Dataset excerpts:
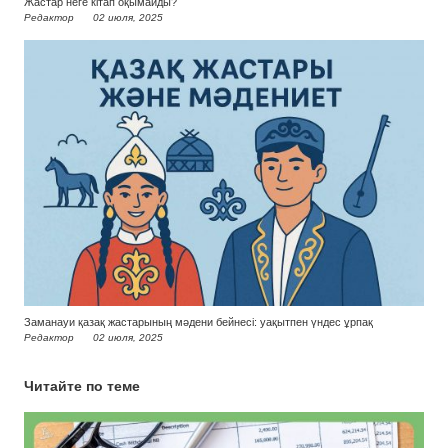
Жастар неге кітап оқымайды?
Редактор
02 июля, 2025
Заманауи қазақ жастарының мәдени бейнесі: уақытпен үндес ұрпақ
Редактор
02 июля, 2025
Читайте по теме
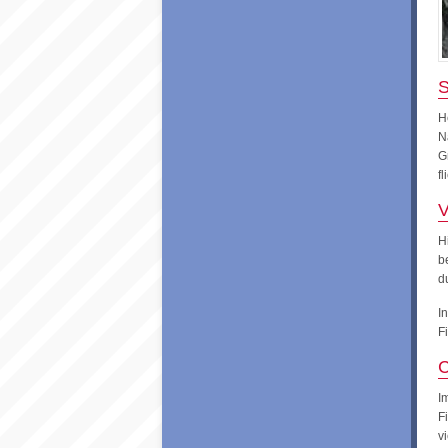
S
H
N
G
f
V
H
b
d
I
F
C
I
F
v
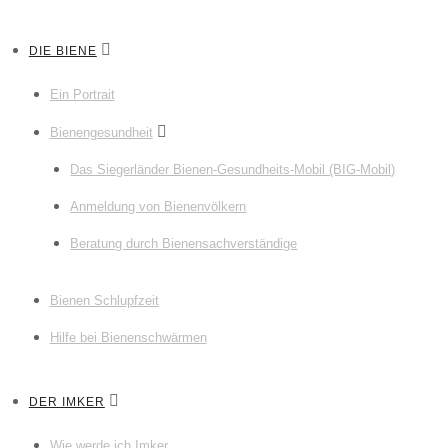
DIE BIENE
Ein Portrait
Bienengesundheit
Das Siegerländer Bienen-Gesundheits-Mobil (BIG-Mobil)
Anmeldung von Bienenvölkern
Beratung durch Bienensachverständige
Bienen Schlupfzeit
Hilfe bei Bienenschwärmen
DER IMKER
Wie werde ich Imker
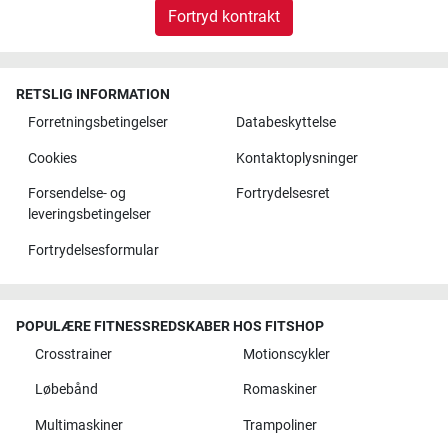
Fortryd kontrakt
RETSLIG INFORMATION
Forretningsbetingelser
Databeskyttelse
Cookies
Kontaktoplysninger
Forsendelse- og
Fortrydelsesret
leveringsbetingelser
Fortrydelsesformular
POPULÆRE FITNESSREDSKABER HOS FITSHOP
Crosstrainer
Motionscykler
Løbebånd
Romaskiner
Multimaskiner
Trampoliner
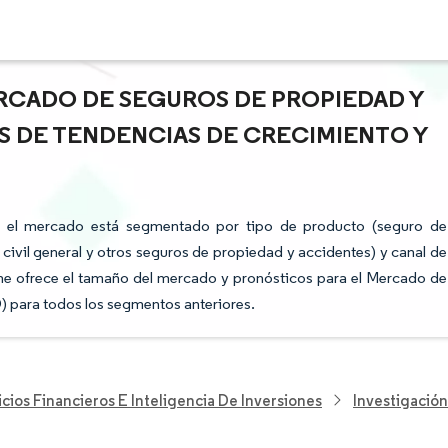
RCADO DE SEGUROS DE PROPIEDAD Y
IS DE TENDENCIAS DE CRECIMIENTO Y
y el mercado está segmentado por tipo de producto (seguro de
ivil general y otros seguros de propiedad y accidentes) y canal de
orme ofrece el tamaño del mercado y pronósticos para el Mercado de
) para todos los segmentos anteriores.
cios Financieros E Inteligencia De Inversiones
Investigació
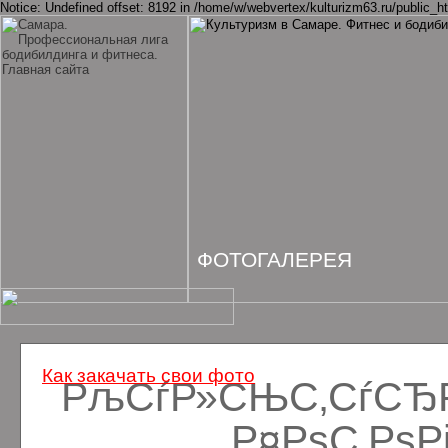
Notice: Undefined offset: 8192 in /home/w/webvertex/kulturizm63.ru/public_ht
ФОТОГАЛЕРЕЯ
Как закачать свои фото
РљСѓР»СЊС‚СѓСЂРё
Р¤РѕС‚Рѕ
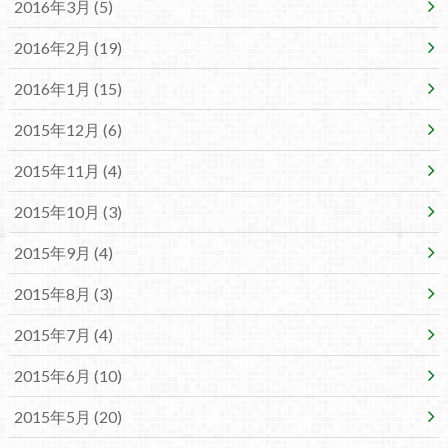
2016年3月 (5)
2016年2月 (19)
2016年1月 (15)
2015年12月 (6)
2015年11月 (4)
2015年10月 (3)
2015年9月 (4)
2015年8月 (3)
2015年7月 (4)
2015年6月 (10)
2015年5月 (20)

Task statement:
Each record above is to be copied out exactly; its pictures are not.

Answer for the task:
Жастар неге кітап оқымайды?
Редактор
02 июля, 2025
Заманауи қазақ жастарының мәдени бейнесі: уақытпен үндес ұрпақ
Редактор
02 июля, 2025
Читайте по теме
S
H
N
G
f
V
H
b
d
I
F
C
I
F
v
DIE BIENE
Ein Portrait
Bienengesundheit
Das Siegerländer Bienen-Gesundheits-Mobil (BIG-Mobil)
Anmeldung von Bienenvölkern
Beratung durch Bienensachverständige
Bienen Schlupfzeit
Hilfe bei Bienenschwärmen
DER IMKER
Wie werde ich Imker
Fortryd kontrakt
RETSLIG INFORMATION
Forretningsbetingelser
Databeskyttelse
Cookies
Kontaktoplysninger
Forsendelse- og
Fortrydelsesret
leveringsbetingelser
Fortrydelsesformular
POPULÆRE FITNESSREDSKABER HOS FITSHOP
Crosstrainer
Motionscykler
Løbebånd
Romaskiner
Multimaskiner
Trampoliner
RCADO DE SEGUROS DE PROPIEDAD Y
IS DE TENDENCIAS DE CRECIMIENTO Y
y el mercado está segmentado por tipo de producto (seguro de
ivil general y otros seguros de propiedad y accidentes) y canal de
orme ofrece el tamaño del mercado y pronósticos para el Mercado de
) para todos los segmentos anteriores.
cios Financieros E Inteligencia De Inversiones
Investigació
Notice: Undefined offset: 8192 in /home/w/webvertex/kulturizm63.ru/public_ht
ФОТОГАЛЕРЕЯ
Как закачать свои фото
РљСѓР»СЊС‚СѓСЂРё
Р¤РѕС‚Рѕ
2016年3月 (5)
2016年2月 (19)
2016年1月 (15)
2015年12月 (6)
2015年11月 (4)
2015年10月 (3)
2015年9月 (4)
2015年8月 (3)
2015年7月 (4)
2015年6月 (10)
2015年5月 (20)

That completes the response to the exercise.